Used to reactions far more severe, Zelda struck a pose at the stove with her hand on her hip. She was dressed in a pair of sports knickers buttoned below the knee, with striped socks and a man’s button-up shirt. Her shock of fluffy, pale golden hair had been wrangled into a braid circling her head.
“Miss Wyatt, this is Zelda Coleman. I agreed to let her stay on my couch until she found a place of her own. That was six months ago,” Clara said wryly.
“Y-you have a white roommate?” Louise actually took a step back.
Zelda, taking perverse glee in this assumption, bared her teeth in a frightening smile. “Why, I’m just as Colored as you are.”

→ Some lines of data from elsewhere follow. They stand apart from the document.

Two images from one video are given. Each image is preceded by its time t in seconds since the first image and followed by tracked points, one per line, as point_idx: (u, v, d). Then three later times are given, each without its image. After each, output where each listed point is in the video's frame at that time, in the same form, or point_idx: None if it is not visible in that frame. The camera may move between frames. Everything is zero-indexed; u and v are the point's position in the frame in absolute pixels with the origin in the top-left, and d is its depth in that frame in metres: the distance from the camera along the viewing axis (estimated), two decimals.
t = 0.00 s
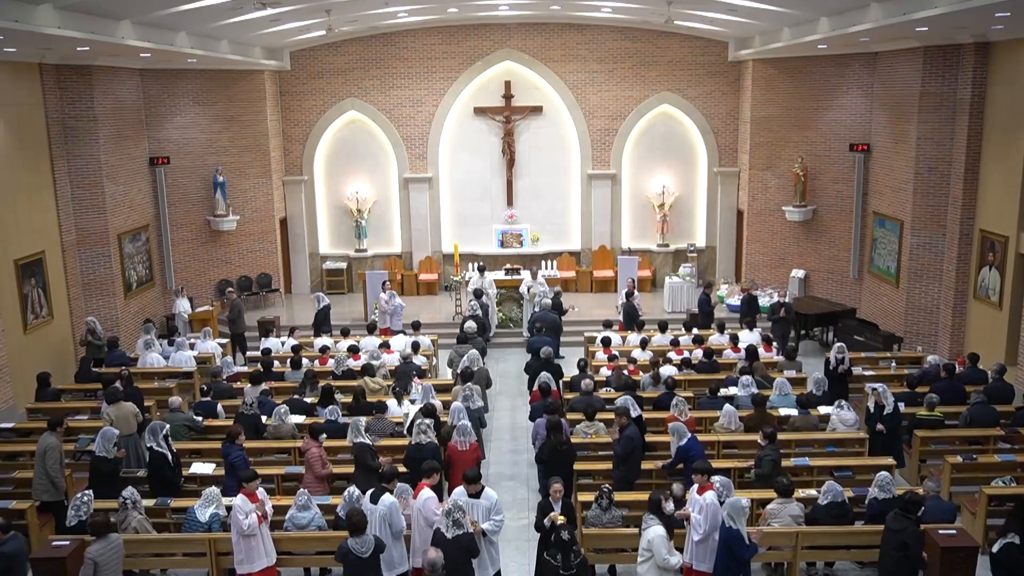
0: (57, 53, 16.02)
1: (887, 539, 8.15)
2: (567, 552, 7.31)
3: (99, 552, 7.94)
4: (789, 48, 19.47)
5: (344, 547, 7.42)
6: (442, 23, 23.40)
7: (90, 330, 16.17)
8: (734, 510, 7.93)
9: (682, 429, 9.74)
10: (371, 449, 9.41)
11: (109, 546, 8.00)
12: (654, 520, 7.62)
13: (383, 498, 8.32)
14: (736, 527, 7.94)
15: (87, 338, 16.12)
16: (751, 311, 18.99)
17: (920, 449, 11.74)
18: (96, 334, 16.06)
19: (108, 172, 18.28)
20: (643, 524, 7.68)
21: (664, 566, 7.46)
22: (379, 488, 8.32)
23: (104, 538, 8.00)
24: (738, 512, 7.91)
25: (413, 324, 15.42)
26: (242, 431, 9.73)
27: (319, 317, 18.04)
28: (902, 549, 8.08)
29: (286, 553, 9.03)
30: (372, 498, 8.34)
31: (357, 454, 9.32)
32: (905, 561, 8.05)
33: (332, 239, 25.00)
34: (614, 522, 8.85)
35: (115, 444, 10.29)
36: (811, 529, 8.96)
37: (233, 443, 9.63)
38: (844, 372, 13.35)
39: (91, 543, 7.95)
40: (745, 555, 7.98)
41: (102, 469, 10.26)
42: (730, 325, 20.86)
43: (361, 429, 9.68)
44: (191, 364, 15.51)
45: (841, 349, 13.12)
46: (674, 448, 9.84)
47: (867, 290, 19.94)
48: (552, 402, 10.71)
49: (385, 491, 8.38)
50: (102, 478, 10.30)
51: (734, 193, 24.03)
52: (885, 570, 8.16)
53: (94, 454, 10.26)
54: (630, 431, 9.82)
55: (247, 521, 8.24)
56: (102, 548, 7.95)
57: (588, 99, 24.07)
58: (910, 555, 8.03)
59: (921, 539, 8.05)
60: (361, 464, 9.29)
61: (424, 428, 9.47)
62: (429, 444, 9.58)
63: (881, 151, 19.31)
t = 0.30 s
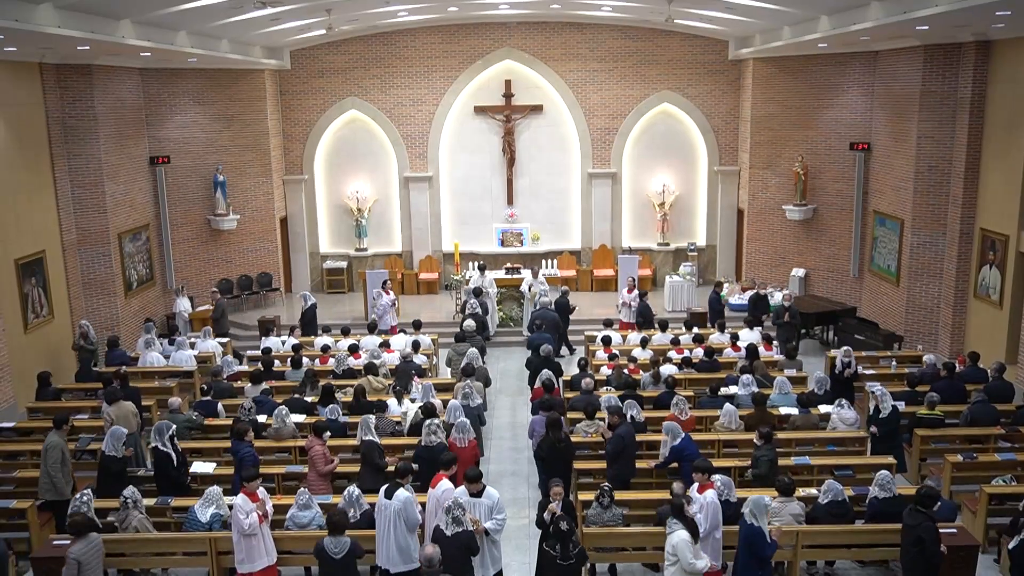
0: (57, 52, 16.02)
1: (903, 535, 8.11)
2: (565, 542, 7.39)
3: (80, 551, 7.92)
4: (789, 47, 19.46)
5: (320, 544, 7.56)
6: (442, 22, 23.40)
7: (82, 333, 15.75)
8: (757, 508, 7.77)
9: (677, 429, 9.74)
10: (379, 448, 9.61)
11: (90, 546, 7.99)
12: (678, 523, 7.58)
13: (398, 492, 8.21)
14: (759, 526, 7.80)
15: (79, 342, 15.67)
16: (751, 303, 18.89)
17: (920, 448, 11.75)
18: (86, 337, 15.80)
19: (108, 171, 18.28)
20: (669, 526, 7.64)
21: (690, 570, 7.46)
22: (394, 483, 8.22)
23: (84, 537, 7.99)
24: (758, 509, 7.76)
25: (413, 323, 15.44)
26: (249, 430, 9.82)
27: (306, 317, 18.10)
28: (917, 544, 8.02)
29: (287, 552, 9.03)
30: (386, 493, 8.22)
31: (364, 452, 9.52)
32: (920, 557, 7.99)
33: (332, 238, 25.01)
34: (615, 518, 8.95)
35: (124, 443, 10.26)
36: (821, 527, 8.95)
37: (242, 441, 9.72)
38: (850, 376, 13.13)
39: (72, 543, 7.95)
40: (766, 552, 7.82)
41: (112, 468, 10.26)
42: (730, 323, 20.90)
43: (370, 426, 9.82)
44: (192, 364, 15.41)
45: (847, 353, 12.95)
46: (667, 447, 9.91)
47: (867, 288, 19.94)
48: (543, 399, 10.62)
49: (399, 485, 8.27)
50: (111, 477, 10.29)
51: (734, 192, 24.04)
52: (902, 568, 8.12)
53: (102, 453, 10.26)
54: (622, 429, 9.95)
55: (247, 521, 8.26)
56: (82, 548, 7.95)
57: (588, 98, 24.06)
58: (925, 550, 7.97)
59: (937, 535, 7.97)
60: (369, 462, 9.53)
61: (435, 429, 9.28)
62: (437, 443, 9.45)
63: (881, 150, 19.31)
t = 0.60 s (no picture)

Clara slipped off her shoes and wiggled her pinched toes before taking a seat on the couch. “She ain’t white, she’s an albino.”
Zelda crossed the space and sidled up to Louise to give her a good look. Her skin was pale as milk, but her broad features were unmistakably Negro. Brown eyes ringed with blonde lashes glittered with amusement. Zelda held out her hand and Louise stared at it for a moment before blinking rapidly and offering her own to shake.
“Oh, how… interesting.” Louise’s complexion, a cool buttercream with plenty of warm undertones, was much closer to Zelda’s than to Clara’s. Her bearing and manner shouted a so-called better class of people than either Clara or Zelda could lay claim to. She probably ran in the same lofty circles as that jackass at work.
“What was it you needed help with, Miss Wyatt?”
It took a moment for Louise to extract herself from Zelda’s firm grip. She smiled nervously before perching on the seat of the wobbly armchair. “Please, call me Louise. You see, I—” She looked back toward the kitchenette, but Zelda had slipped out silently to give them privacy.
Louise took a deep breath. “There’s a young man. Robert.” A dreamy smile overtook her face. “And he was courting me.”
The air next to her shimmered and a diaphanous figure began to take shape. Clara ignored the spirit, focusing on Louise’s words. “He told me how much he loved me, and, well, I believed him.”
“That gal gave up the goodies is what she did,” a slightly hoarse voice announced. A sturdy body began to take shape, with arms crossed in disapproval.